-------- Items
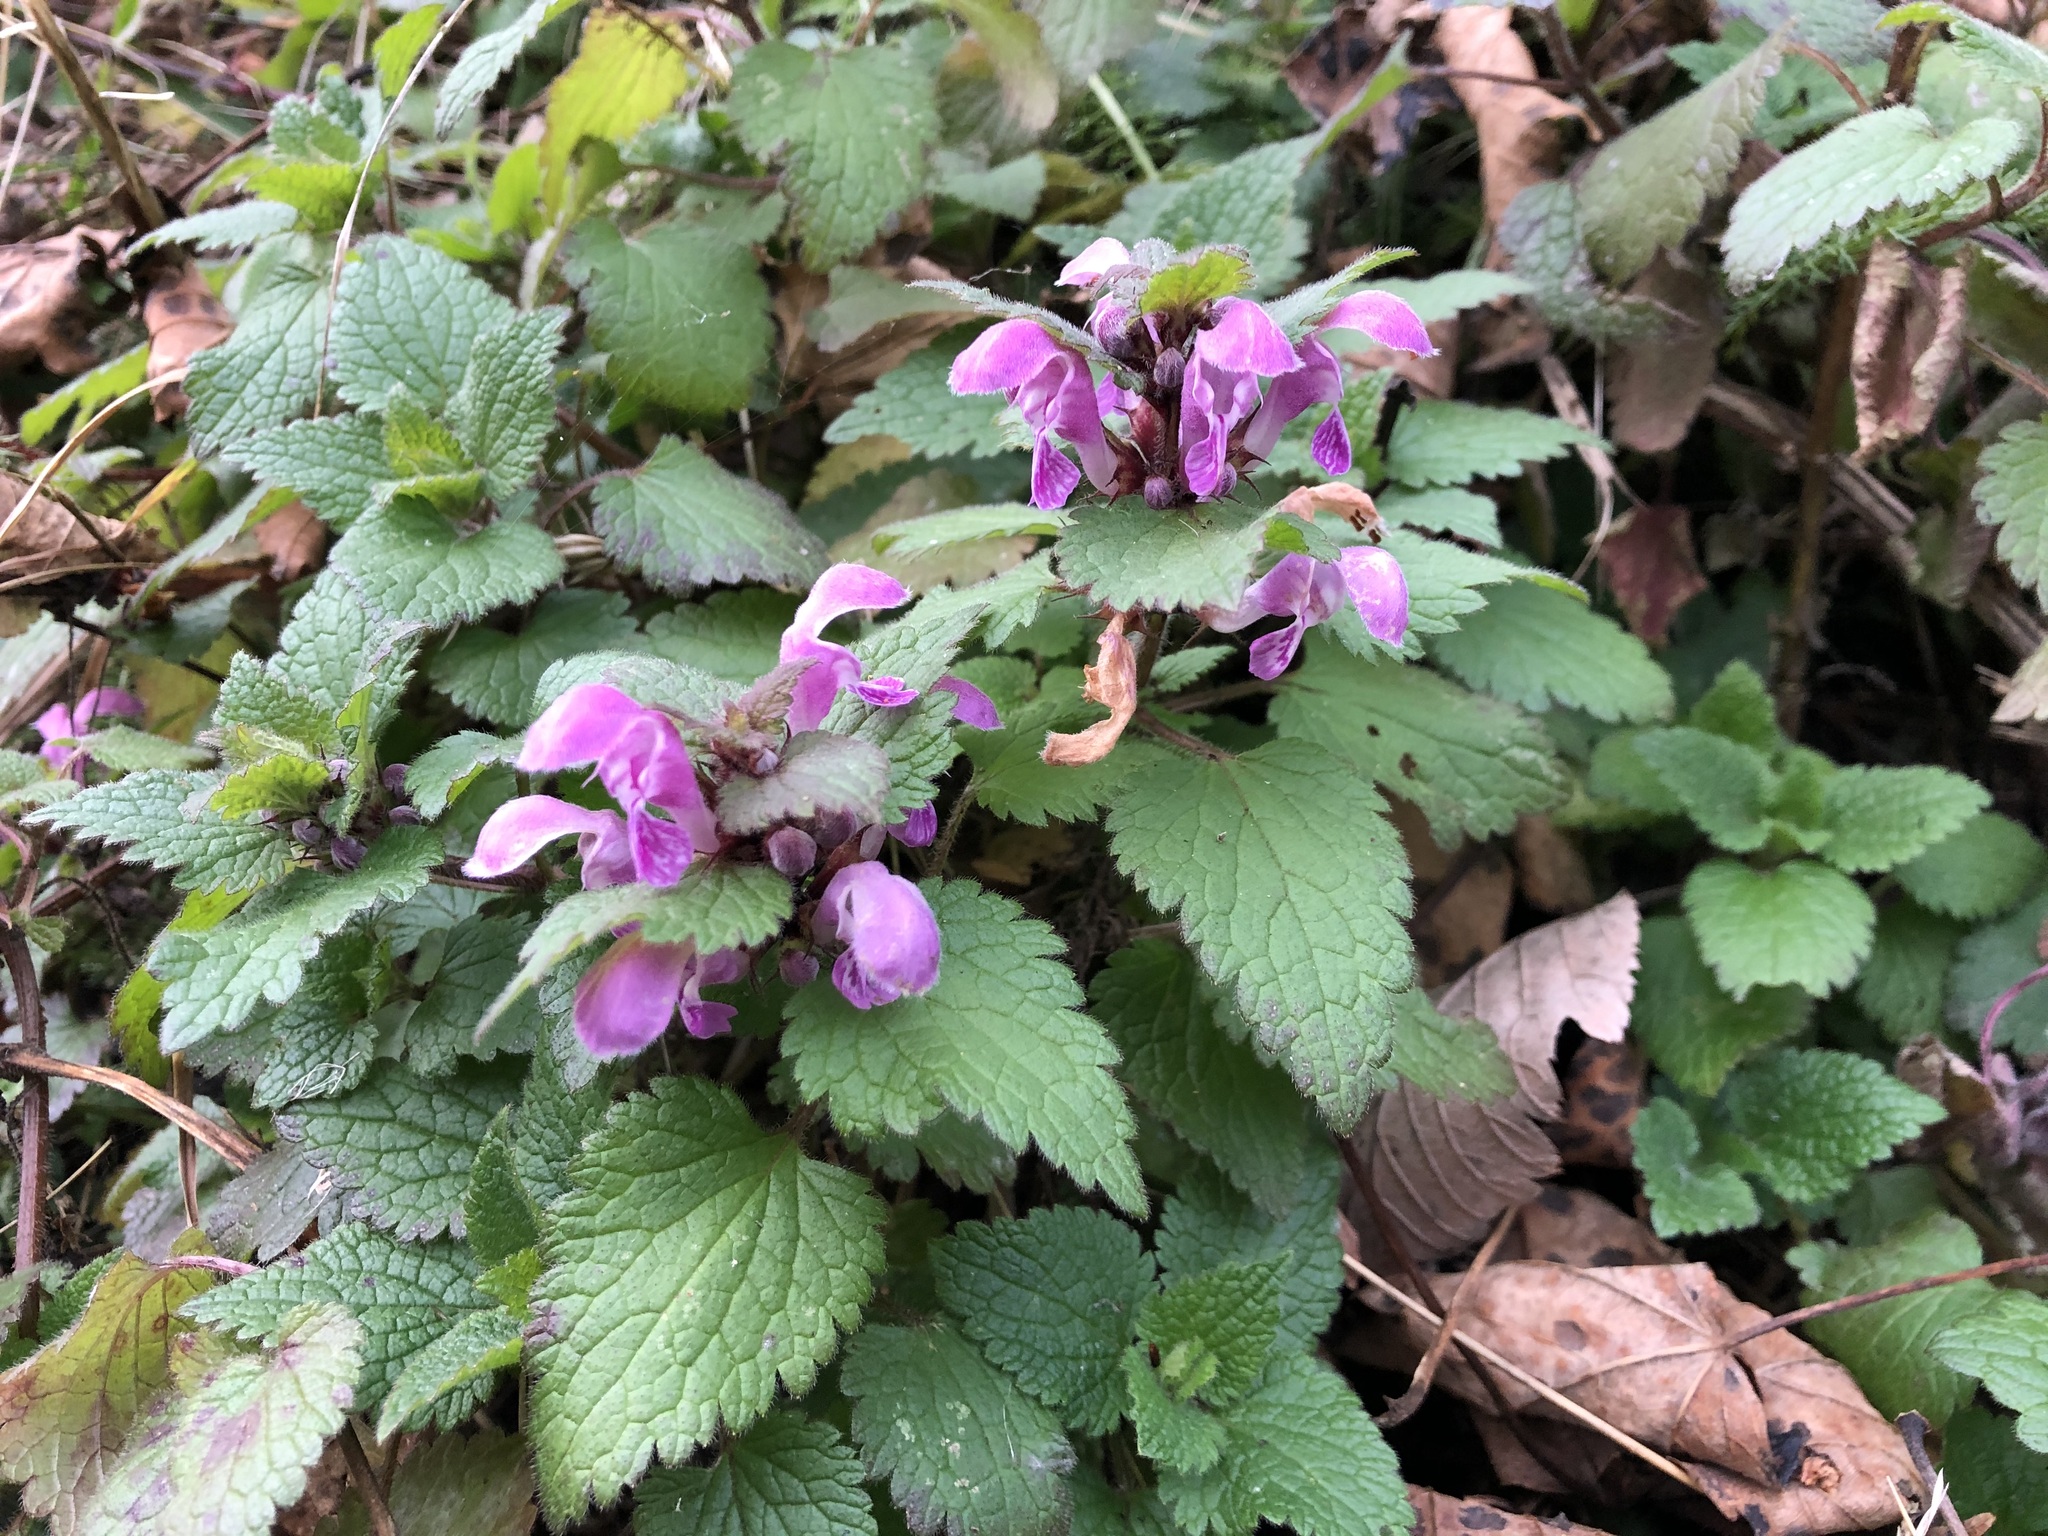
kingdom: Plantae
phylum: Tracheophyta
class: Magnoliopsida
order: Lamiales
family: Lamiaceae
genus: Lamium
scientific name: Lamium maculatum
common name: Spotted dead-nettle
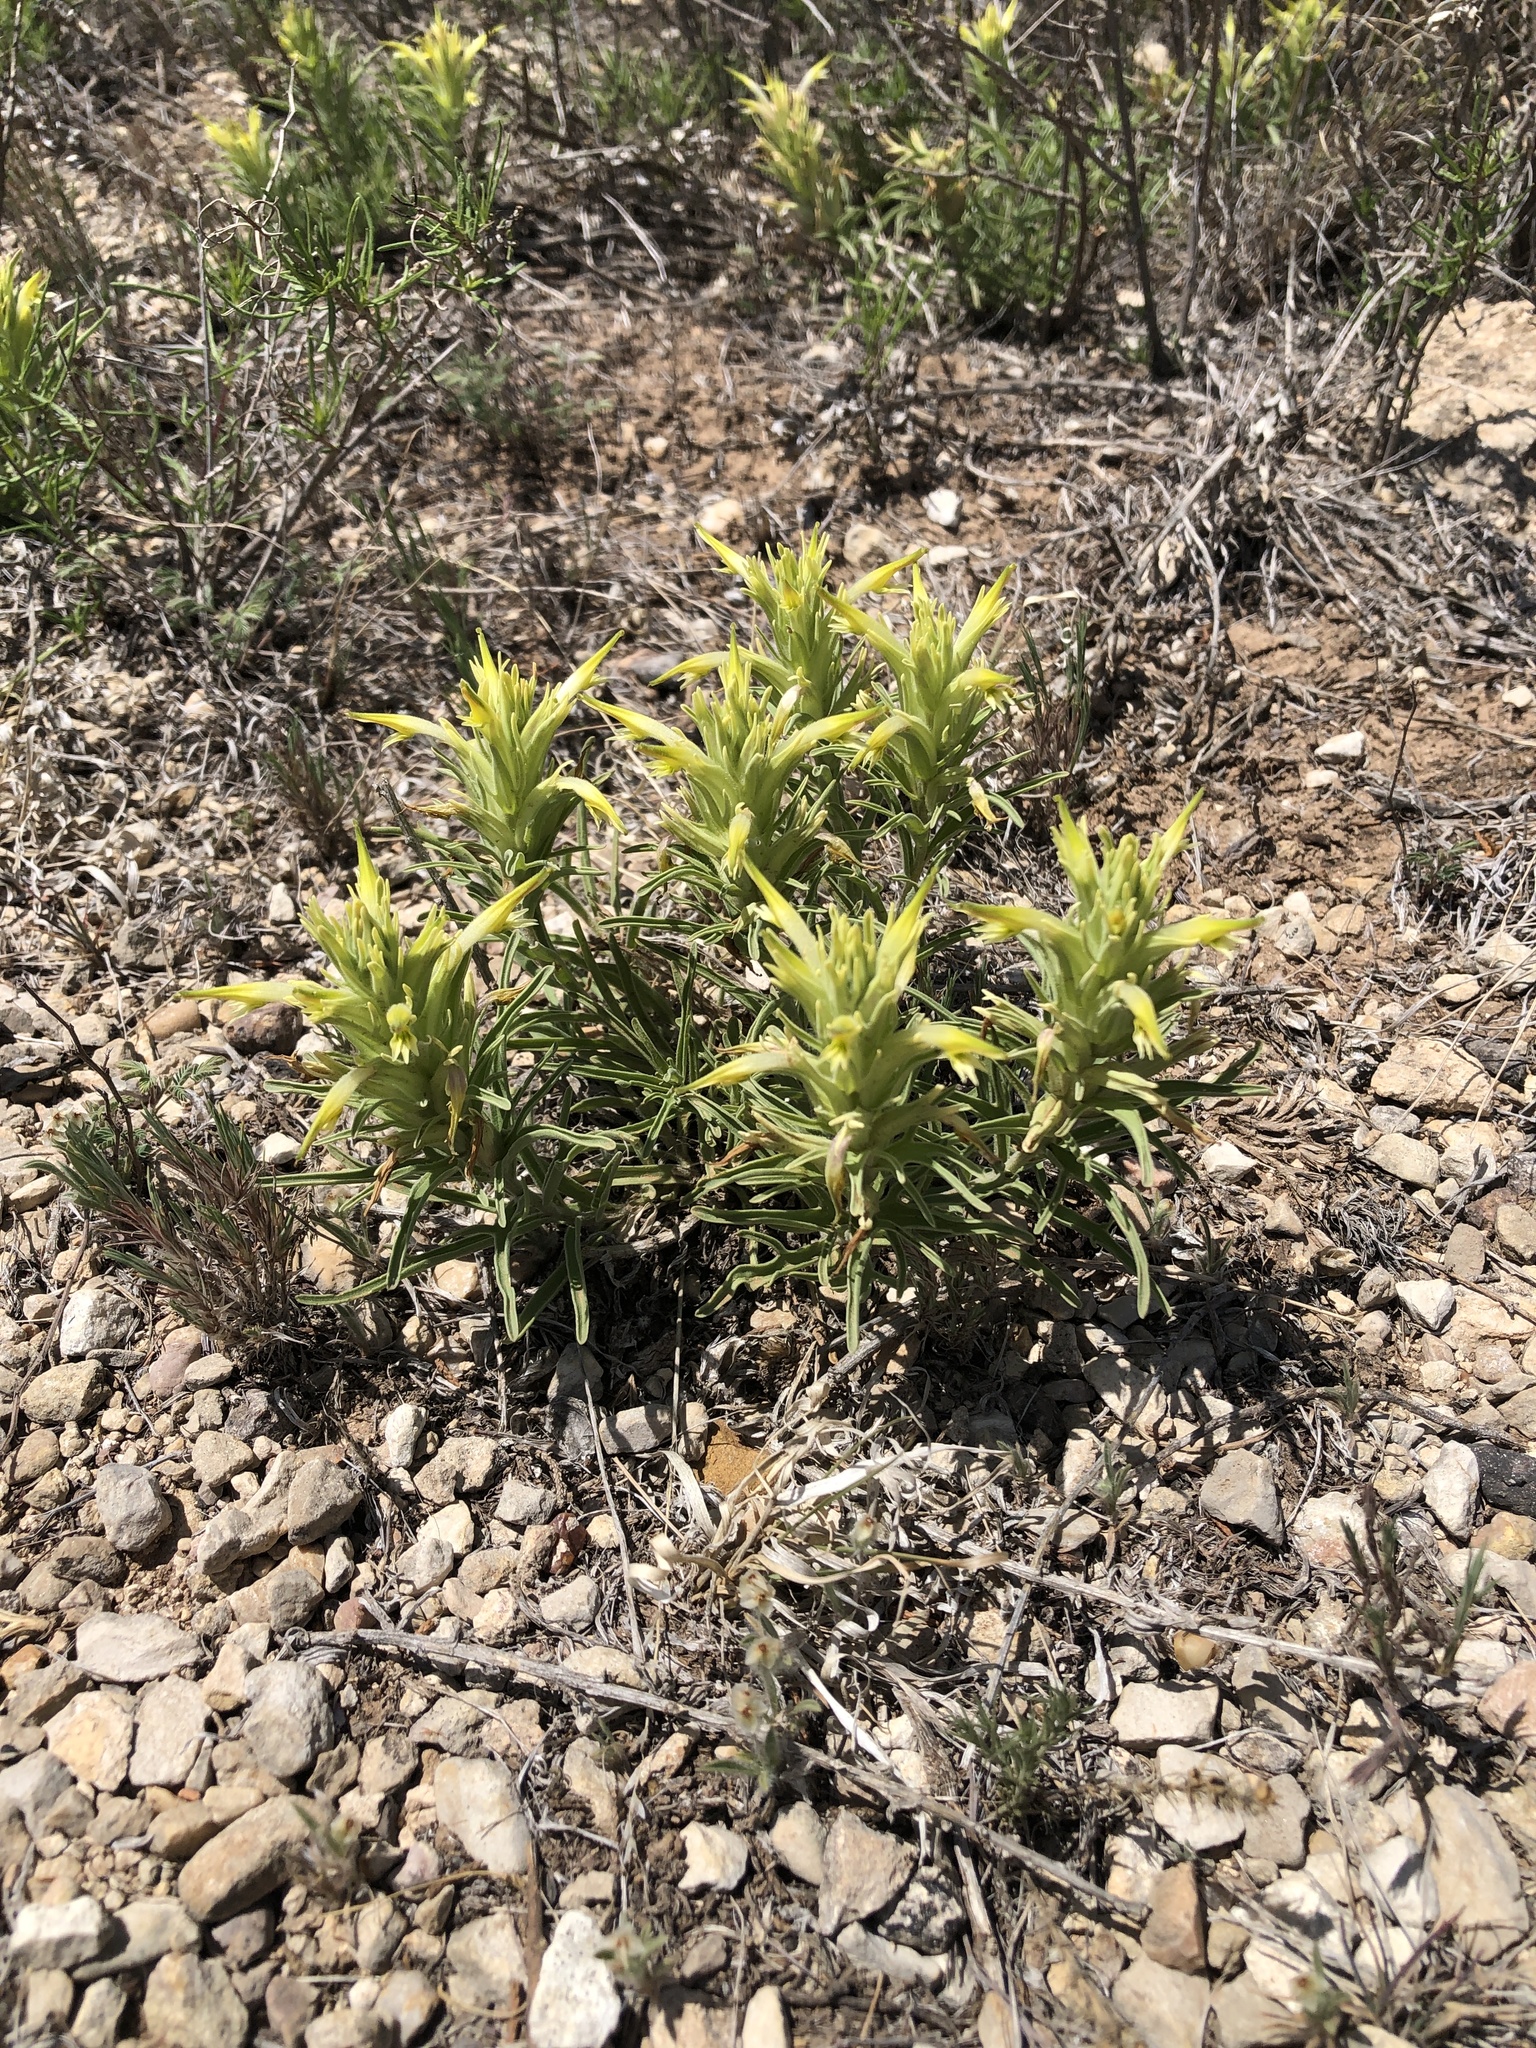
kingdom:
----------------
Exercise description
Arrange every classification line in the material above as a numbered list, skipping any blank lines. Keep the pictures out of your answer.

Solution to this task
1. kingdom: Plantae
2. phylum: Tracheophyta
3. class: Magnoliopsida
4. order: Lamiales
5. family: Lamiaceae
6. genus: Lamium
7. scientific name: Lamium maculatum
8. common name: Spotted dead-nettle
9. kingdom:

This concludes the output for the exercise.